エピローグがわりの話


 アトリエの壁に青空の絵を描いてもらったのはいつだったろう。
 雲もないただ青い一面を見て、たしかにそれは空なのだと思ったのはいつだったろう。

 そのずっと後になって、ちいさな女の子にその絵を見せたのはいつだったろう。

 ただ青い壁を見て、たしかにこれは空なのねと言ってくれた。
 遠いような近いような、それはいつのことだったろう。



 夏の朝というのは格別だと思う。
 空崇はその静まり返った空気を肌に感じながら、ゆっくりゆっくり階段を下りる。
 原稿を昨日の締め切りにどうにか間に合わせて、そのまま倒れるように眠ってしまったので、体のあちこちが痛い。

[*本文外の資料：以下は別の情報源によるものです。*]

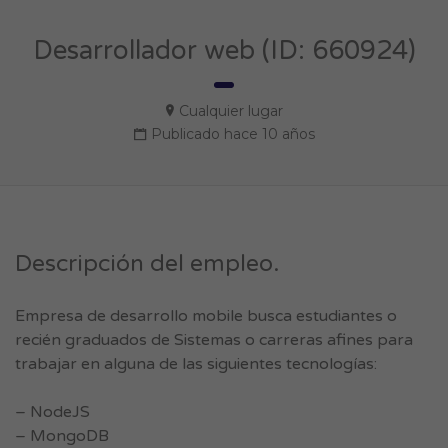
Desarrollador web (ID: 660924)
Cualquier lugar
Publicado hace 10 años
Descripción del empleo.
Empresa de desarrollo mobile busca estudiantes o
recién graduados de Sistemas o carreras afines para
trabajar en alguna de las siguientes tecnologías:
– NodeJS
– MongoDB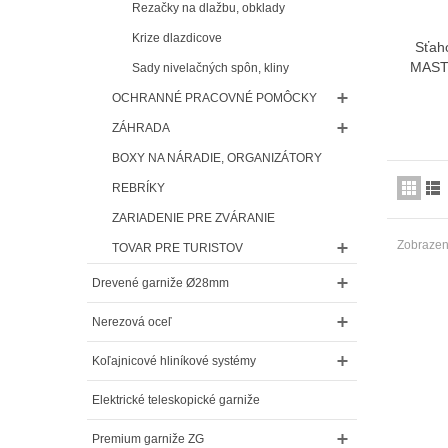
Rezačky na dlažbu, obklady
Krize dlazdicove
Sťaho
MAST
Sady nivelačných spôn, kliny
OCHRANNÉ PRACOVNÉ POMÔCKY
ZÁHRADA
BOXY NA NÁRADIE, ORGANIZÁTORY
REBRÍKY
ZARIADENIE PRE ZVÁRANIE
Zobrazený
TOVAR PRE TURISTOV
Drevené garniže Ø28mm
Nerezová oceľ
Koľajnicové hliníkové systémy
Elektrické teleskopické garniže
Premium garniže ZG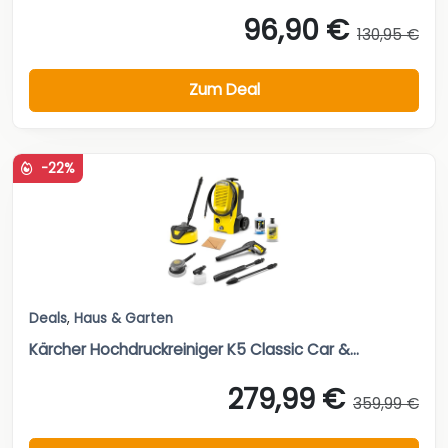
96,90 €
130,95 €
Zum Deal
-22%
Deals
,
Haus & Garten
Kärcher Hochdruckreiniger K5 Classic Car &...
279,99 €
359,99 €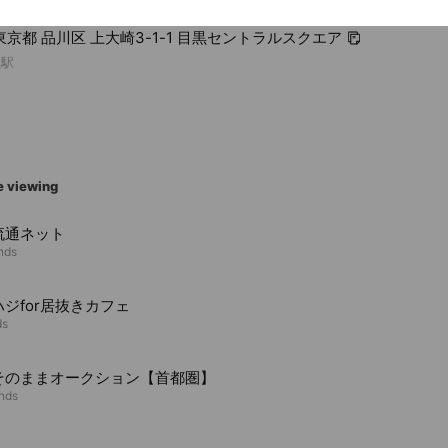
1 東京都 品川区 上大崎3-1-1 目黒セントラルスクエア
黒駅
e viewing
流通ネット
ends
ジfor居抜きカフェ
ds
そのままオークション【首都圏】
ends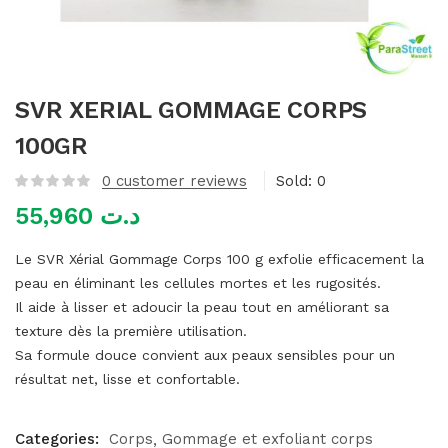
mme)
SVR XERIAL GOMMAGE CORPS
100GR
0
customer reviews
Sold:
0
55,960
د.ت
Le SVR Xérial Gommage Corps 100 g exfolie efficacement la
peau en éliminant les cellules mortes et les rugosités.
Il aide à lisser et adoucir la peau tout en améliorant sa
texture dès la première utilisation.
Sa formule douce convient aux peaux sensibles pour un
résultat net, lisse et confortable.
Categories:
Corps
Gommage et exfoliant corps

 階下にはひくく流れるような薄明るい朝陽。その奥にひっそりと、隠れるようにして小さなドアがある。
 その中に、ちいさな女の子はもういない。

 半分開いたままのドアをのぞくと、こちらに背を向けて立っている綸のうしろ姿が見える。
 背中に真剣な画家の迫力を感じて、空崇は息をひそめた。
 少年のように心臓が高鳴る。

 じっと空の壁を見上げている。
 その手には、筆。

 綸の長いまつげがまたたき、手首がひらめいて、 すっ と白い線が生まれた。

「飛行機雲」

 跳ねるように振り返った彼女は照れ笑いを浮かべて、

「好きなのでしょう?」
「うん。ありがと」
「誕生日おめでとう」

 伏せた目元までが自然にゆるんでしまう。
 薄く開けたまぶたの向こう、彼女の手と綺麗なつめを見る。
 にっこりと笑っている顔をもう一度見つめて、そしてこの手を握らなくて良かったと思った。

 飛行機雲を見上げる。

 どこまでも続いていくのだと、続いていけるのだと、そう、思った。